To-do item
Two lines below mark the span: the one containing "the involvement of" and the one containing "LETTERS OR NUMBERS AVAILABLE UPON". Set down both, plus every line between, exactly as they stand, and nothing else.

[Records from a data collection]
◆ ◆ ◆ ◆ ◆ ◆ ◆

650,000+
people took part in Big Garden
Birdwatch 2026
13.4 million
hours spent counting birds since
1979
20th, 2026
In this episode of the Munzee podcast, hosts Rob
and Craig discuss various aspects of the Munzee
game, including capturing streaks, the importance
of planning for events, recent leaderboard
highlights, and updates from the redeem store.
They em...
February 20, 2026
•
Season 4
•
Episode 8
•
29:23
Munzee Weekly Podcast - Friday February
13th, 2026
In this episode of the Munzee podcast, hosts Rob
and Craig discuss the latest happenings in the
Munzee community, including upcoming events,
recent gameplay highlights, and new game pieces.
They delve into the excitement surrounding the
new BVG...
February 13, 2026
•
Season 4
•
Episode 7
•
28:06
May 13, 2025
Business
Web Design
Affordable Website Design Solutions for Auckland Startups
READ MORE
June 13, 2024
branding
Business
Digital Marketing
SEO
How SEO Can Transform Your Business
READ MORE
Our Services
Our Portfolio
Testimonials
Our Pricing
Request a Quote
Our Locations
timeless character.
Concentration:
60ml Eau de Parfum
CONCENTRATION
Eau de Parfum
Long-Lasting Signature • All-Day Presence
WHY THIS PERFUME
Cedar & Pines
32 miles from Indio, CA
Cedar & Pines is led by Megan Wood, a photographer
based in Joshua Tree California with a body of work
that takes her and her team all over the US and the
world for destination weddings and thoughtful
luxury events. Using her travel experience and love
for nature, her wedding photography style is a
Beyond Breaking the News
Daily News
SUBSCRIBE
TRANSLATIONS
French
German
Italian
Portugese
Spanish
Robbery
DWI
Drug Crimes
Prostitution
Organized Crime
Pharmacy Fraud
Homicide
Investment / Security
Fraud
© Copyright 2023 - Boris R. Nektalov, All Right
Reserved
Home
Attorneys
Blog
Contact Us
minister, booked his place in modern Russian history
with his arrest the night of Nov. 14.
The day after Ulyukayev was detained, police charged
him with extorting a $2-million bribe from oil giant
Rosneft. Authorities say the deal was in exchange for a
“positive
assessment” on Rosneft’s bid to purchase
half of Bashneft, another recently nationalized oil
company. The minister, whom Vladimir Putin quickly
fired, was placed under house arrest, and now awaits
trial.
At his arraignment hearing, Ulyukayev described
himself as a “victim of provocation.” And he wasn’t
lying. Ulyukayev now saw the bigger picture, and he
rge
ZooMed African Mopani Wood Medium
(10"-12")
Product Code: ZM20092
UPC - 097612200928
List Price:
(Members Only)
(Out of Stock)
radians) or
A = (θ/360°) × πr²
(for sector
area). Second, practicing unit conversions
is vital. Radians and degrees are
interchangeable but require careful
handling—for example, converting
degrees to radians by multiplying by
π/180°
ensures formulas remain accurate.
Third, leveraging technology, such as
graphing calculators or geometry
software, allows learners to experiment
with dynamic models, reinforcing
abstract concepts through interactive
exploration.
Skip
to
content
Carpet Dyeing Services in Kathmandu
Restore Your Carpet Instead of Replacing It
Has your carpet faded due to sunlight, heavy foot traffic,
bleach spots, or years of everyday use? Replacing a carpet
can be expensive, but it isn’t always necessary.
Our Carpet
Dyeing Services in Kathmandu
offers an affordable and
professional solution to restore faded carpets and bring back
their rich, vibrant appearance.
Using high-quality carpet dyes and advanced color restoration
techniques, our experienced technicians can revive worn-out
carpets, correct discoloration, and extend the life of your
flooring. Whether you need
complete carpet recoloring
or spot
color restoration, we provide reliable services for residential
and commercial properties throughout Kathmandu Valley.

◆ ◆ ◆ ◆ ◆ ◆ ◆

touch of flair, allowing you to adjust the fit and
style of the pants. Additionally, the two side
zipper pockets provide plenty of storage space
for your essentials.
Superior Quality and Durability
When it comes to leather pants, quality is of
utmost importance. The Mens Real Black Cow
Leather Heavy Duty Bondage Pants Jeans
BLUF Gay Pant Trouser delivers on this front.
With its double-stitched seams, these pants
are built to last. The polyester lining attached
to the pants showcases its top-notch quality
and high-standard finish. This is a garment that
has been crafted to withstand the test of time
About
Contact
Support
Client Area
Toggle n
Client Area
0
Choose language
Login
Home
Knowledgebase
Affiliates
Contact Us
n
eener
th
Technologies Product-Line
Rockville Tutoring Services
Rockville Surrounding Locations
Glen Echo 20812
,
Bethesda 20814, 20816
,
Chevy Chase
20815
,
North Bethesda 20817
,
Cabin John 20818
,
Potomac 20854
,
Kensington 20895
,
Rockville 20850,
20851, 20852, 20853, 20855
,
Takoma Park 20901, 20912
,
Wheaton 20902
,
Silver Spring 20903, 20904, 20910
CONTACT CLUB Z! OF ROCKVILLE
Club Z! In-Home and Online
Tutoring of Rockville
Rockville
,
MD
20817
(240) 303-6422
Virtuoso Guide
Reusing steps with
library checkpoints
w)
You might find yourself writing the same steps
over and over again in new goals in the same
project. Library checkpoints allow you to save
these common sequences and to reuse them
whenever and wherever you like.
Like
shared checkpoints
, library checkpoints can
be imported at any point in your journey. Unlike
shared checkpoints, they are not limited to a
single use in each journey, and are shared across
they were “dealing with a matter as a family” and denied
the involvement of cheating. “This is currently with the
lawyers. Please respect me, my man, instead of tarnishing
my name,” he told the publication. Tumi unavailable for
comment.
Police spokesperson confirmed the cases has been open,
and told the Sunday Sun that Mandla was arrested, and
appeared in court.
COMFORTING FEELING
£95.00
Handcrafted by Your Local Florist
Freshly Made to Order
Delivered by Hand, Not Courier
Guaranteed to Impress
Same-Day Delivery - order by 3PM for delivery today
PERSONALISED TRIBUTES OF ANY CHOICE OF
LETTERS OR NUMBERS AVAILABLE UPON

◆ ◆ ◆ ◆ ◆ ◆ ◆

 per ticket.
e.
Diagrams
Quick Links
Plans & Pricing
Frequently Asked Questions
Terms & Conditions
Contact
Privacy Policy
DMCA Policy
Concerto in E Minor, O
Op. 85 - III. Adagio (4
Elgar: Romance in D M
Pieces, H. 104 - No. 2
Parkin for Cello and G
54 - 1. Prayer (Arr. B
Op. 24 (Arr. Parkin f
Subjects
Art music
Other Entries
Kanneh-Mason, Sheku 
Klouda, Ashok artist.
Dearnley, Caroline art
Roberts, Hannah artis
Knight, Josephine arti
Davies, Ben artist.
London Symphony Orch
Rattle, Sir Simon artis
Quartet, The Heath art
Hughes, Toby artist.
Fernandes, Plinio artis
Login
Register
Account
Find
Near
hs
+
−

◆ ◆ ◆ ◆ ◆ ◆ ◆

Solved exercise
the involvement of cheating. “This is currently with the
lawyers. Please respect me, my man, instead of tarnishing
my name,” he told the publication. Tumi unavailable for
comment.
Police spokesperson confirmed the cases has been open,
and told the Sunday Sun that Mandla was arrested, and
appeared in court.
COMFORTING FEELING
£95.00
Handcrafted by Your Local Florist
Freshly Made to Order
Delivered by Hand, Not Courier
Guaranteed to Impress
Same-Day Delivery - order by 3PM for delivery today
PERSONALISED TRIBUTES OF ANY CHOICE OF
LETTERS OR NUMBERS AVAILABLE UPON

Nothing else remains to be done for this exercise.